WORK INSTRUCTION: Each line of the records that holds "linecap" should be shown in full.

RECORDS SUPPLIED:

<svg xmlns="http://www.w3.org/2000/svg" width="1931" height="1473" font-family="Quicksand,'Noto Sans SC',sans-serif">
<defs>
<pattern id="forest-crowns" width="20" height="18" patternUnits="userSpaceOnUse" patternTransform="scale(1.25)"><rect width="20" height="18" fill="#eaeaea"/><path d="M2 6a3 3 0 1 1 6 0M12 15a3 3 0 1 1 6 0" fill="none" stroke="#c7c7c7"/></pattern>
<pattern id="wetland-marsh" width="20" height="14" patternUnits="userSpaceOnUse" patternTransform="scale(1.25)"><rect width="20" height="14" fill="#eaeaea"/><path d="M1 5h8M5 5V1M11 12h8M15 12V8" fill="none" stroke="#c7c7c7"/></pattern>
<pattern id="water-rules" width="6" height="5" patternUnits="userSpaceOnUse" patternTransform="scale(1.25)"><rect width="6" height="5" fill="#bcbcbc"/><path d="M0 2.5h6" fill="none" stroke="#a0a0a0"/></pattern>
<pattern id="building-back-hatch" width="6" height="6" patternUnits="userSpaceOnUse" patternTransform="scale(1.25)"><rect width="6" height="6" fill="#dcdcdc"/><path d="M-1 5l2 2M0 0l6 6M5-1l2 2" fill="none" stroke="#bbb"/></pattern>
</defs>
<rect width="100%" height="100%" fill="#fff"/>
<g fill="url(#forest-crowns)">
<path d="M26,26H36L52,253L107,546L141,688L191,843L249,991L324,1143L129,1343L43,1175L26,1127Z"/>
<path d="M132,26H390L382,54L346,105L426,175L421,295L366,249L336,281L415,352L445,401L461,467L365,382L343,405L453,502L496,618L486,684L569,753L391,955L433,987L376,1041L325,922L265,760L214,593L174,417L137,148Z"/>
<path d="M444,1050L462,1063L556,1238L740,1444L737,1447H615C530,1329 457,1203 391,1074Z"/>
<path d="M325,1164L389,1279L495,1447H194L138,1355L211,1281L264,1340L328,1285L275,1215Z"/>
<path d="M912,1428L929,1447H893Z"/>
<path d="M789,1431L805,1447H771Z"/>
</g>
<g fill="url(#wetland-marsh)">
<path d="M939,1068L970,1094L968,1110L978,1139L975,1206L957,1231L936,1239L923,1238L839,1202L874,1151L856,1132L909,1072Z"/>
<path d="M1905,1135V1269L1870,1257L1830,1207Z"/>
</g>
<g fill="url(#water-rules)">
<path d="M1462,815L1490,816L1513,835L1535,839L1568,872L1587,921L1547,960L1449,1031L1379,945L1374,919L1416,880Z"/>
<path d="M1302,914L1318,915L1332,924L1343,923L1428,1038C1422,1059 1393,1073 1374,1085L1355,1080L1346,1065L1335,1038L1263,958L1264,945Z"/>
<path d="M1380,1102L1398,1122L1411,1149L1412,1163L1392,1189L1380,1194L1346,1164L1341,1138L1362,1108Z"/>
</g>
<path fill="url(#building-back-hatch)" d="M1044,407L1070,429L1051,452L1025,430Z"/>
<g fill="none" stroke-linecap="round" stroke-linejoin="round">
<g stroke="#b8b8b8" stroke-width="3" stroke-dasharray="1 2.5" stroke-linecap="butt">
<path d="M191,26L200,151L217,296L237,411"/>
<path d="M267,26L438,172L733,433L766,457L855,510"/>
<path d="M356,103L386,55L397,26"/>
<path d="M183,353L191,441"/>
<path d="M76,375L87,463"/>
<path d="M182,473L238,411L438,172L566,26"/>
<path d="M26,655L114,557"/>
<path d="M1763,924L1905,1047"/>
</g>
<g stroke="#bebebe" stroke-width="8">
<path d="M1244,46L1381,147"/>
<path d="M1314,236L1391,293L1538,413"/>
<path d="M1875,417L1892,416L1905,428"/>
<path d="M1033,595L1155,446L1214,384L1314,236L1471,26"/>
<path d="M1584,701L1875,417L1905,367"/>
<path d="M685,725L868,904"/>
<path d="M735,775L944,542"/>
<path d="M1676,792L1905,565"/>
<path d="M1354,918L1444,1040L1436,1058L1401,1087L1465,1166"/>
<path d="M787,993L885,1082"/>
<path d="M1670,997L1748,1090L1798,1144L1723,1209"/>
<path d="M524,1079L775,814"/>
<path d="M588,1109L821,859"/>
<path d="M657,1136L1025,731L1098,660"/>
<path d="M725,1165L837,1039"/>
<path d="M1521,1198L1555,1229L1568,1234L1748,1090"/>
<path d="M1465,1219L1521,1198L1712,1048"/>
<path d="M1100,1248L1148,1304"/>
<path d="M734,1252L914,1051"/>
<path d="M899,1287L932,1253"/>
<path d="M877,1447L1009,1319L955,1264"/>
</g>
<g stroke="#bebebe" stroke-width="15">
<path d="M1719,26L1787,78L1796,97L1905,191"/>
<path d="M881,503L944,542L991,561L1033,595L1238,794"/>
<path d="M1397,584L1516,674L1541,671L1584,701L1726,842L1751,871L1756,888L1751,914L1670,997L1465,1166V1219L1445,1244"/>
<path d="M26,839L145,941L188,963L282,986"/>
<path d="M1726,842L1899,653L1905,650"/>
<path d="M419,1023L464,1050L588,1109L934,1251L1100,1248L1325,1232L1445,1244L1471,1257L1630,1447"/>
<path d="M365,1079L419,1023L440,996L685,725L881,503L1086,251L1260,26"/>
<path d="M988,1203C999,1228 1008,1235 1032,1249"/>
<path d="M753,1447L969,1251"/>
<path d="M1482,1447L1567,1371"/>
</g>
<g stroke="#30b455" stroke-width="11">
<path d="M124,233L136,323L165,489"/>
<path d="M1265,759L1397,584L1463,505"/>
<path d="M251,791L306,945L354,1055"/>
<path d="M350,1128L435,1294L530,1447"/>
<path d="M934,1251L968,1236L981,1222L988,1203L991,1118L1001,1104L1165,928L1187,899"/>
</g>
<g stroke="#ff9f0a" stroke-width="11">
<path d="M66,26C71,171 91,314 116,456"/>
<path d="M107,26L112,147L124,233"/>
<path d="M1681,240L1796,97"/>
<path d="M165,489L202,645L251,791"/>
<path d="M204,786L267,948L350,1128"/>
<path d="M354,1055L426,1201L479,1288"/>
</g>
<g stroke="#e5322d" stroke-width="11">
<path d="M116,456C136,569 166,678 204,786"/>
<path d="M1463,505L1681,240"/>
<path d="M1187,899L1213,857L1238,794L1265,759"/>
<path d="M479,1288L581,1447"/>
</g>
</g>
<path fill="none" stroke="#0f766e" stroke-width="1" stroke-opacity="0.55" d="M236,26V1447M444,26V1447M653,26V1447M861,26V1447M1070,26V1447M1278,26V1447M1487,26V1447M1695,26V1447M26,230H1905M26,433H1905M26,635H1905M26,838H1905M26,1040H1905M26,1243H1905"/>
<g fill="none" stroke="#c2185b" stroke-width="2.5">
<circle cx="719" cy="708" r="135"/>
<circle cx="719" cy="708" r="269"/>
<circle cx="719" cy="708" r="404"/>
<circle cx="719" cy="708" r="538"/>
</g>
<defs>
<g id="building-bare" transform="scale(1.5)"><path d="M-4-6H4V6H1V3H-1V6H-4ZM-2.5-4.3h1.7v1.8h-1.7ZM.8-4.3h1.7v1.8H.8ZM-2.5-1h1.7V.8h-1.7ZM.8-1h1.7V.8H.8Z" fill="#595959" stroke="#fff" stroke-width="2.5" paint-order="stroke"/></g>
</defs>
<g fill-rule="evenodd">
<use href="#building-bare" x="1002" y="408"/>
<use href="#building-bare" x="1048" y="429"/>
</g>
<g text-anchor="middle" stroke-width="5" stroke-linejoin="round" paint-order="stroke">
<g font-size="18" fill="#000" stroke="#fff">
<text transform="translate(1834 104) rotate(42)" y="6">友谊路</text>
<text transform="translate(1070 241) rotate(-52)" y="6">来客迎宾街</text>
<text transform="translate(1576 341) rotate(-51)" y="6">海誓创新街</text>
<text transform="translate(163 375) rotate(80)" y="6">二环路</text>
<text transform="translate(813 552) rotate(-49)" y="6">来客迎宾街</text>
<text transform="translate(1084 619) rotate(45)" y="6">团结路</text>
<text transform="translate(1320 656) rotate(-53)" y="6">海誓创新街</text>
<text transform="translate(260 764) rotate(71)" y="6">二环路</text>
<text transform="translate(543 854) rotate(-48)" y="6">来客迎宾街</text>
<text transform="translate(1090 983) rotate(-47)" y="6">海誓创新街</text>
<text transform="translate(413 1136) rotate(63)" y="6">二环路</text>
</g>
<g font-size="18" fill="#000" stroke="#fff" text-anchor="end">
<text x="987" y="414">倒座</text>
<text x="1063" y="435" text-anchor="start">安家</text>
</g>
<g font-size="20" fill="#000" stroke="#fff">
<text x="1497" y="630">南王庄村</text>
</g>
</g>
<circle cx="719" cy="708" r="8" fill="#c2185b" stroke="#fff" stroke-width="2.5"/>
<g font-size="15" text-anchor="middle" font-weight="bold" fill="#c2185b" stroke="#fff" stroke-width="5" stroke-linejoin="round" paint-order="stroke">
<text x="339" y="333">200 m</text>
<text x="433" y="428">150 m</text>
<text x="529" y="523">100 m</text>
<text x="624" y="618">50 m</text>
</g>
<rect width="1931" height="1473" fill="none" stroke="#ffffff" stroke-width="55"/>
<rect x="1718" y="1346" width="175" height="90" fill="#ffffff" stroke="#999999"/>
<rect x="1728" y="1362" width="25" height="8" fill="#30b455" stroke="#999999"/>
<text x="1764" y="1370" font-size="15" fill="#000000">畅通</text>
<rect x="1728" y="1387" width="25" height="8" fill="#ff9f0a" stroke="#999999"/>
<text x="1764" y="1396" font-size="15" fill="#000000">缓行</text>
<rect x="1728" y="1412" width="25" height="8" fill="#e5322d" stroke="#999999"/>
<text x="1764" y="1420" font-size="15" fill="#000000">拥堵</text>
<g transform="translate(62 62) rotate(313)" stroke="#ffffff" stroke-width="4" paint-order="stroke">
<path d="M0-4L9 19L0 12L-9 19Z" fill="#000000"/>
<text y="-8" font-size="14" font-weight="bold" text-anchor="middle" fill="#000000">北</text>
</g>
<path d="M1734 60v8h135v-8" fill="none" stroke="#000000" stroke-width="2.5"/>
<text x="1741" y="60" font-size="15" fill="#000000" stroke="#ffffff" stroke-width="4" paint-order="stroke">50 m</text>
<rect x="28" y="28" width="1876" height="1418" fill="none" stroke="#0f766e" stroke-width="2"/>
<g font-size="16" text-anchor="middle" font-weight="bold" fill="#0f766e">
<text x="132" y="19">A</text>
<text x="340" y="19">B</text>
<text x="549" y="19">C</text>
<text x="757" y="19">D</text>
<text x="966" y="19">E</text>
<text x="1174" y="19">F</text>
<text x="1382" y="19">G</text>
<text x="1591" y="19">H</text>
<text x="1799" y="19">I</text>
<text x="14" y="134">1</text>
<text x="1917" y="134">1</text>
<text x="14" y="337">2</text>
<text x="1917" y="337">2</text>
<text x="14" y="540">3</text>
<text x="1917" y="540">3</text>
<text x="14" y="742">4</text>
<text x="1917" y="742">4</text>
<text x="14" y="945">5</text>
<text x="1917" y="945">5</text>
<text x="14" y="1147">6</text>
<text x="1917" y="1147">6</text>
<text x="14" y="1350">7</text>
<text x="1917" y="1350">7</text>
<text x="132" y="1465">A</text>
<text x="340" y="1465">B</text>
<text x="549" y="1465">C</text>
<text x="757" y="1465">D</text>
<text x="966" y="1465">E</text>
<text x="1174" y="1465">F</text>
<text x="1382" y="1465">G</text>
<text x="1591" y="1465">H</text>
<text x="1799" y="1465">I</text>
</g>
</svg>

EXERCISE RESULT:
<g fill="none" stroke-linecap="round" stroke-linejoin="round">
<g stroke="#b8b8b8" stroke-width="3" stroke-dasharray="1 2.5" stroke-linecap="butt">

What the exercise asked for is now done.